La defensa: 1.45 billones en contratos ya firmados
Las tecnológicas sostienen que la demanda futura pagará la cuenta. Microsoft, Alphabet y Amazon divulgaron carteras de pedidos de nube y servicios por cerca de 1.45 billones de dólares al cierre de marzo, y el CEO de Amazon Web Services, Matt Garman, defendió que las inversiones de su compañía "no son especulativas".
Del otro lado de la mesa, las alarmas suben de tono. Economistas del Banco de Pagos Internacionales (BIS) bautizaron en marzo este esquema como "endeudamiento en la sombra" (shadow borrowing) y alertaron sobre el riesgo de que proyectos de centros de datos se estanquen y la ansiedad por la IA contagie al resto del mercado. Un ejecutivo de una firma auditora japonesa citado por Nikkei resumió la inquietud: la carga financiera real de estas empresas es bastante mayor de lo que se ve en sus libros. El estudio también invoca el fantasma de Enron, que colapsó en 2001 por deuda escondida en empresas fantasma, aunque con un matiz de fondo: aquello fue fraude, esto es divulgación legal. Lo que inquieta no es el delito, sino la opacidad de tantos vehículos apilados, más la inversión circular que sostiene parte de la demanda: Nvidia y las propias tecnológicas ponen dinero en operadores de centros de datos y startups de IA, y ese dinero regresa convertido en pagos de GPU y de nube.

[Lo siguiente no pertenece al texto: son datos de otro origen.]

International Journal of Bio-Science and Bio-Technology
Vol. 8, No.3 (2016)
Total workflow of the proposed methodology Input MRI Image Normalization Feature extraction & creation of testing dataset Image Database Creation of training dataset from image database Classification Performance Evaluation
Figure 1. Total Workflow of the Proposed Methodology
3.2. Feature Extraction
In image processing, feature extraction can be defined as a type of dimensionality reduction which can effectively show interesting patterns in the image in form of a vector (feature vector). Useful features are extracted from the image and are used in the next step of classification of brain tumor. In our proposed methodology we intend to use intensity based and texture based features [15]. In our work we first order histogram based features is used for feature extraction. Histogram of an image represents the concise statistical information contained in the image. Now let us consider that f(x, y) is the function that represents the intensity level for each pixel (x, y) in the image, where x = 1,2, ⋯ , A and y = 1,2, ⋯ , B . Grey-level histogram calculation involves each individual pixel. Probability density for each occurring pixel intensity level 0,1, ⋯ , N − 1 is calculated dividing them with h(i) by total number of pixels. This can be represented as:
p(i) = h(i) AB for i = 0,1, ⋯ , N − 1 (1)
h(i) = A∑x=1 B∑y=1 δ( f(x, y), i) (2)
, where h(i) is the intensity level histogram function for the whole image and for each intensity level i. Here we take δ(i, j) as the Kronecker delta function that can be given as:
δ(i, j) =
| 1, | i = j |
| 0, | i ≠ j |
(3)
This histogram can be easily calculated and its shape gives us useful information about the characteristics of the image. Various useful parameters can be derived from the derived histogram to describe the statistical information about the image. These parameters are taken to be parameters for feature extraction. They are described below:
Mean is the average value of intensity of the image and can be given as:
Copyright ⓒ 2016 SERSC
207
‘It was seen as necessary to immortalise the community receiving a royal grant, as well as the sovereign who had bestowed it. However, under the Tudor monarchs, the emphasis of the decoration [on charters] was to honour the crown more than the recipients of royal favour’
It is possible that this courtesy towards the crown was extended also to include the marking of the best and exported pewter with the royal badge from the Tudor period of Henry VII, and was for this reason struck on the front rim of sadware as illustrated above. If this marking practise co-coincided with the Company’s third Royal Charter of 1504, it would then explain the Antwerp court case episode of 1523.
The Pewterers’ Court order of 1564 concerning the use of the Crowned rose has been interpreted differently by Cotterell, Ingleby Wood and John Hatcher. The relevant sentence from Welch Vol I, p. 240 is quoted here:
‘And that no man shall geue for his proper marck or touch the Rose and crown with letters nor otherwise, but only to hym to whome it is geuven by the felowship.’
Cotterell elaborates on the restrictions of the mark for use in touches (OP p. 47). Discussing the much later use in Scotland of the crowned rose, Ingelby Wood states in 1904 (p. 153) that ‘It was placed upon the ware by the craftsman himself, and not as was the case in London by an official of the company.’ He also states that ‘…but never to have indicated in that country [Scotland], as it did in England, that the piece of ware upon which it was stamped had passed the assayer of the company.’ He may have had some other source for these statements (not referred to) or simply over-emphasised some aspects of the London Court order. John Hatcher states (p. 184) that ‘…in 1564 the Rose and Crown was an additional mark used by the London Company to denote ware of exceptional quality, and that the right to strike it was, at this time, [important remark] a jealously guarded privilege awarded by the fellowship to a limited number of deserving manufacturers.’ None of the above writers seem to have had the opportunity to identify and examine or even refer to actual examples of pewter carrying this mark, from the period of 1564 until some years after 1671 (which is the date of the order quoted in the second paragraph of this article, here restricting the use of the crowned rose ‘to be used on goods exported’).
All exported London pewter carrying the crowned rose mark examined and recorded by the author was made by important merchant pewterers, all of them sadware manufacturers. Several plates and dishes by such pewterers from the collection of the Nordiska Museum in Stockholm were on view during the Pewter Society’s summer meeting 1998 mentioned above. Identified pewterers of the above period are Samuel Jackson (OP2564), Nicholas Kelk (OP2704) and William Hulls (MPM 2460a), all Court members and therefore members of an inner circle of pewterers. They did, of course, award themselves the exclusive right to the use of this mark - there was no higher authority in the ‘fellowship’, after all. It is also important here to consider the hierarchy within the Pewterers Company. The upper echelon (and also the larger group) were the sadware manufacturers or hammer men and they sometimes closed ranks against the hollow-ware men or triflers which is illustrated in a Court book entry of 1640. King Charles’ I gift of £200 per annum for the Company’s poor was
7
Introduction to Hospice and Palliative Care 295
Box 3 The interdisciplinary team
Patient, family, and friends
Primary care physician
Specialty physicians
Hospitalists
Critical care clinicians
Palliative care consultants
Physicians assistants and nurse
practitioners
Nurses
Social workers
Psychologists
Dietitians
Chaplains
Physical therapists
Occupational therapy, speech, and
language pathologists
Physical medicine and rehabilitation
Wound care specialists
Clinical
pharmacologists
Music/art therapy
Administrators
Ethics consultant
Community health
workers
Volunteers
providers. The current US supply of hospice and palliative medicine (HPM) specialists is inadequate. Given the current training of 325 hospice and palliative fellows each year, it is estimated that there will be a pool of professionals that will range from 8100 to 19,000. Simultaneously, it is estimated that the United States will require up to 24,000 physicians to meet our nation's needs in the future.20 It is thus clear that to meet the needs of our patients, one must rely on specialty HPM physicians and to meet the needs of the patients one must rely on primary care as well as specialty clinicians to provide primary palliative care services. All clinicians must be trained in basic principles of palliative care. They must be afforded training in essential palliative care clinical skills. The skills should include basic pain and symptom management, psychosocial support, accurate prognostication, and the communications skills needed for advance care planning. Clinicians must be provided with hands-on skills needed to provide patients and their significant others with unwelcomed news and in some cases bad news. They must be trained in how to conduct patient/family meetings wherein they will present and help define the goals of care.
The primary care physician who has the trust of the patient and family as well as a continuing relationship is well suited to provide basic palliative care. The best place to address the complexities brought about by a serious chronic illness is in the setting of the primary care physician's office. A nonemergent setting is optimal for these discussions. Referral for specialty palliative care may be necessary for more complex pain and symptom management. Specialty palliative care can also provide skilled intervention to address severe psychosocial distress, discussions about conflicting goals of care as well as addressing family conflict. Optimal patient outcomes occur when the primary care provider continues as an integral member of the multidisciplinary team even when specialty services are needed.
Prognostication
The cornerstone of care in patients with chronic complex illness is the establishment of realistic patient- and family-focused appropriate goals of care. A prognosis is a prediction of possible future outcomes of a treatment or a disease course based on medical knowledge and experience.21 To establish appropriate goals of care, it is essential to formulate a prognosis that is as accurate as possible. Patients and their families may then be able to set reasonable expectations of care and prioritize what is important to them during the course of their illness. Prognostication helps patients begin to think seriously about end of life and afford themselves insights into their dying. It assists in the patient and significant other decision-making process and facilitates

Nada de esto es abstracto para quien sigue los mercados esta semana. Salvo Oracle, las cuatro compañías del estudio presentan resultados del segundo trimestre a partir de este miércoles 22 de julio, según el calendario que recoge Nikkei. Los balances que verán los inversionistas lucirán presentables; la otra pila, la grande, seguirá en los anexos. Y cuando cada centro de datos se encienda, su renta aterrizará de golpe en los libros: si para entonces la demanda de IA no llega a la cita, las pérdidas no serán solo de las tecnológicas, sino de los fondos de pensiones, aseguradoras y bancos que hoy compiten por financiarlas.
Preguntas rápidas sobre la deuda oculta de las Big Tech
¿Qué es la deuda fuera de balance de las tecnológicas?
Son compromisos de pago futuros, como rentas de centros de datos que aún no operan o contratos de GPU sin entregar, que las reglas contables no obligan a registrar como deuda. Se divulgan en los anexos de los reportes. Según Nikkei, en Alphabet, Microsoft, Amazon, Meta y Oracle suman 1.65 billones de dólares.
¿Es ilegal que Meta u Oracle tengan deuda oculta?
No. La práctica cumple con las normas contables y las cifras se revelan en notas a los estados financieros. El problema que señalan Nikkei y el Banco de Pagos Internacionales es de transparencia: dificulta que un inversionista promedio dimensione el riesgo real de cada compañía.
¿Cuándo se convierte en deuda real?
Cuando el centro de datos entra en operación, su arrendamiento se registra de inmediato en el balance de la empresa. Nikkei advierte que si la demanda de IA no crece como se espera y la utilización cae, el valor de esos activos puede bajar y traducirse en pérdidas.